Sudah barang tentu, pendidikan yang berbasis agama sebagaimana dimaksudkan itu, secara konsepsional juga harus ditinjau dan ditata kembali, agar ajaran agama menggambarkan keluasan dan kedalaman ajarannya. Wilayah agama yang dimaksudkan harus mengambarkan kehidupan yang luas dan utuh, dan tidak sebatas menyentuh aspek tertentu  hingga  menjadikanya seolah-olah agama tidak mampu menjawab berbagai problem kehidupan yang amat luas dan selalu berubah-ubah seperti dapat dirasakan  sekarang ini.

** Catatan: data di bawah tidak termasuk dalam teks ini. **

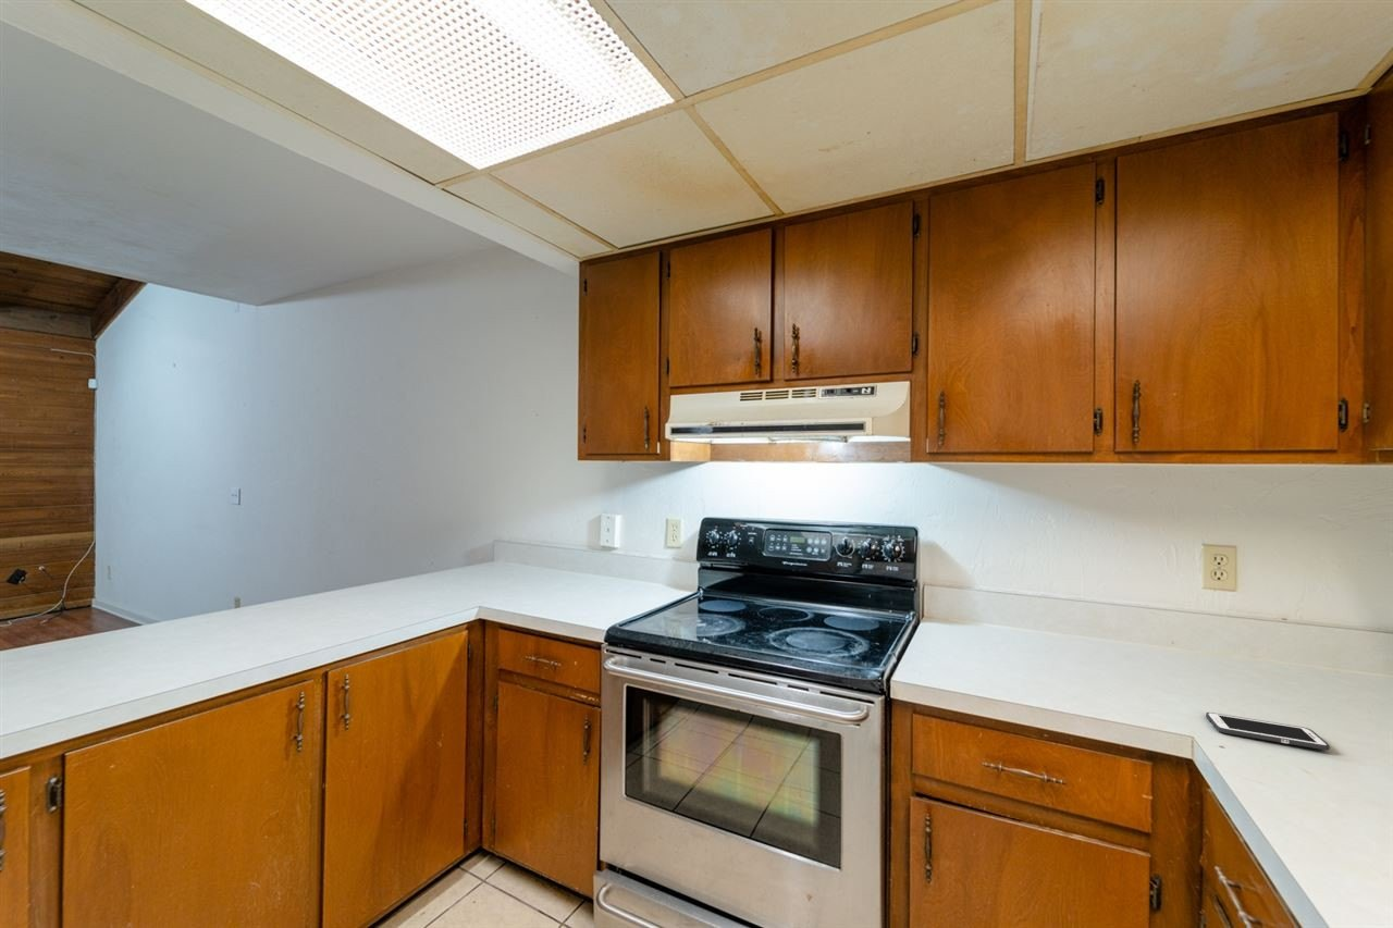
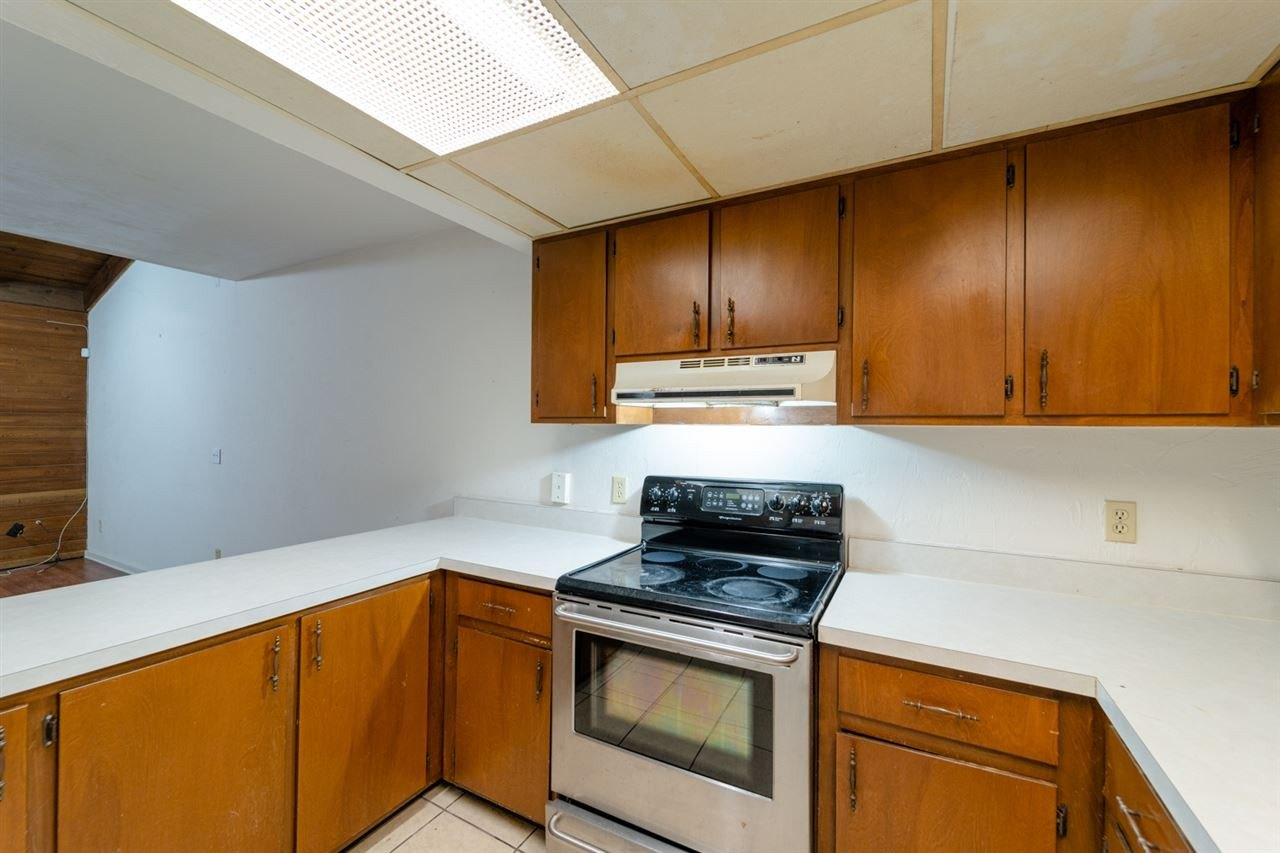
- cell phone [1205,712,1331,752]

Selain itu, keterlibatan pemerintah seharusnya juga tidak sampai pada aspek akademik atau keilmuannya. Pemerintah cukup memberikan target, standar, dan juga anggaran maupun fasilitas yang dibutuhkan. Sedangkan hal yang terkait dengan akademik, seharusnya diserahkan kepada para ahlinya, ialah mereka yang telah mendalami bidang yang menjadi kajiannya. Dengan demikian, para ilmuwan  menjadi tidak terbelenggu oleh kepentingan kekuasaan, politik dan juga hal lain yang menjadikan  ilmu pengetahuan tidak berkembang.

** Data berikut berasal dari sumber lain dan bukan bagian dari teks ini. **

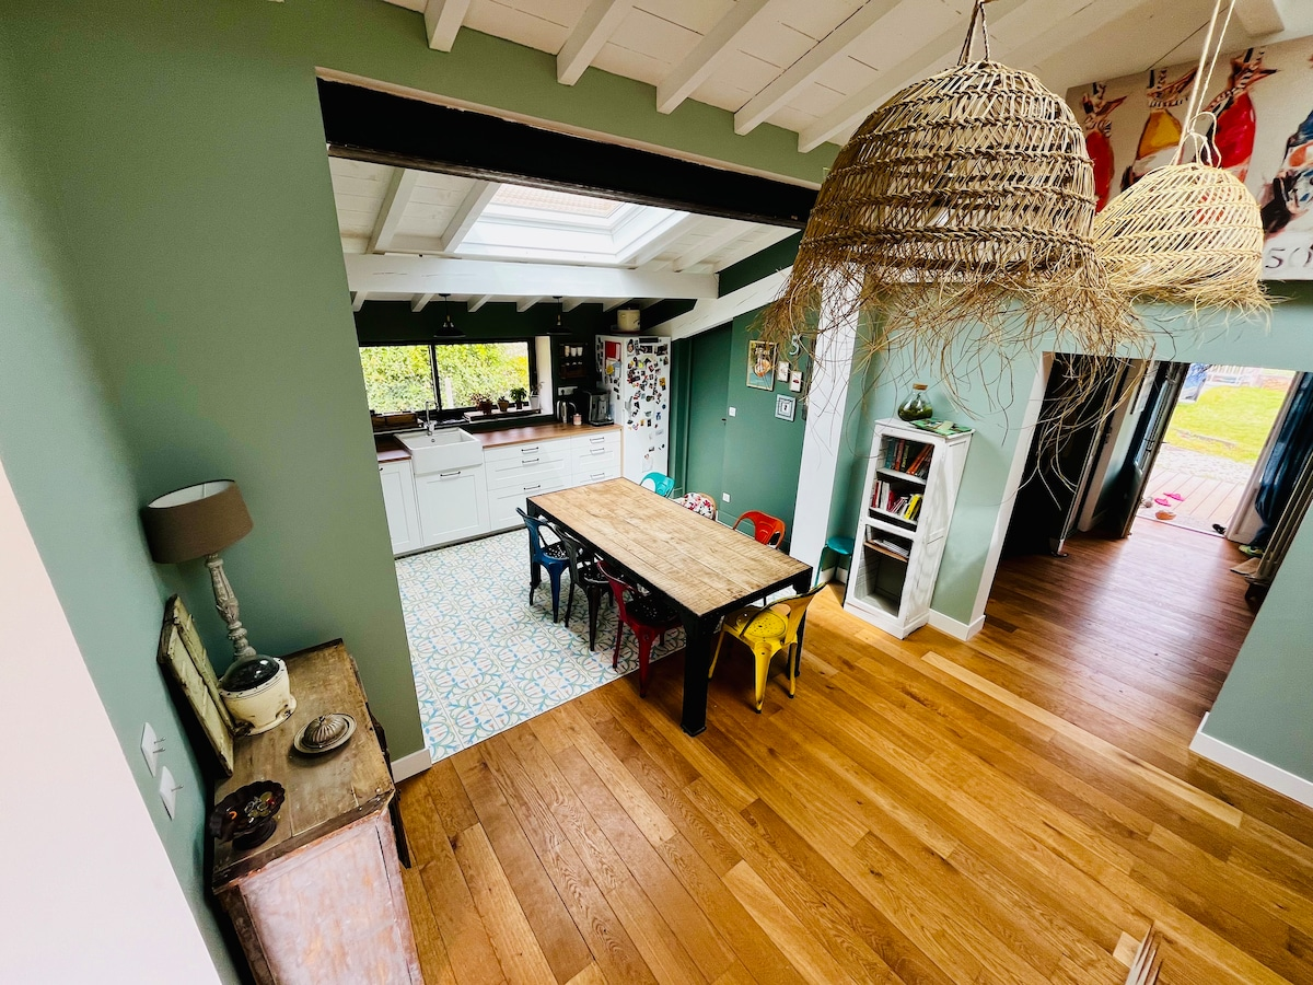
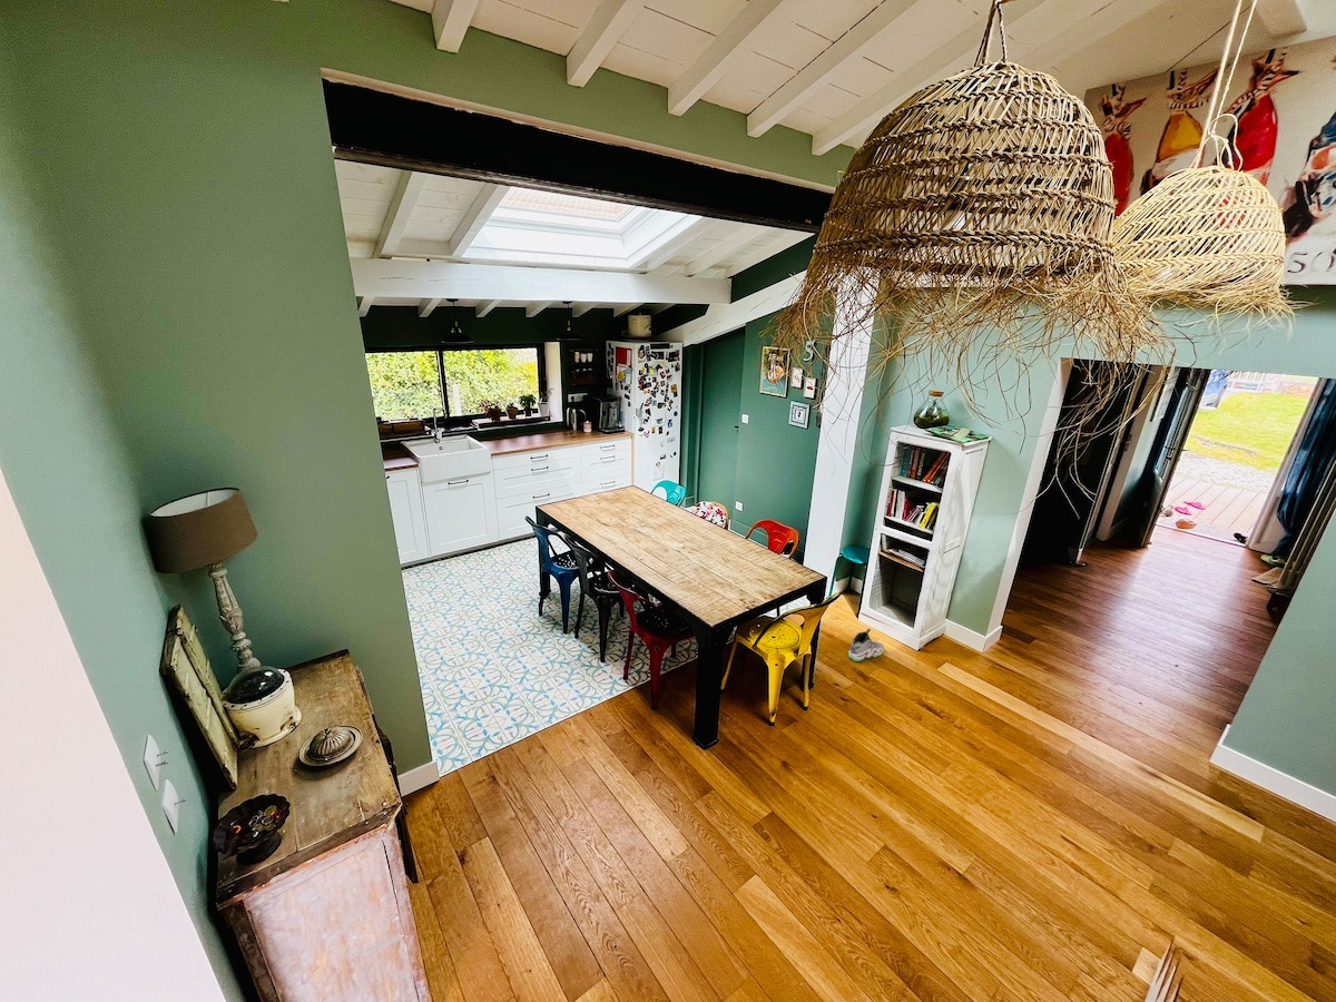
+ sneaker [847,628,885,662]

Kegiatan pendidikan, di mana saja dan kapan saja, selalu membutuhkan suasana dan iklim tersendiri. Proses pendidikan membutuhkan suasana keterbukaan, kebebasan, dan keberanian  sebagai syarat lahirnya kreativitas atau pikiran-pikiran baru yang diamahkan kepadanya. Aturan atau kebijakan yang seharusnya hanya diperlukan untuk  mendukung proses-proses manajerial tidak boleh diterapkan pada wilayah pengembangan ilmu. Birokrat dan pejabat pendidikan hanya menyentuh aspek managerial dan bukan pada persoalan yang mendalam terkait dengan wilayah disiplin keilmuannya. Jika  itu semua dilakukan, maka  pendidikan berbasis agama akan lebih berkembang dan memberikan sumbangan besar pada bangsa ini. Wallahu a’lam.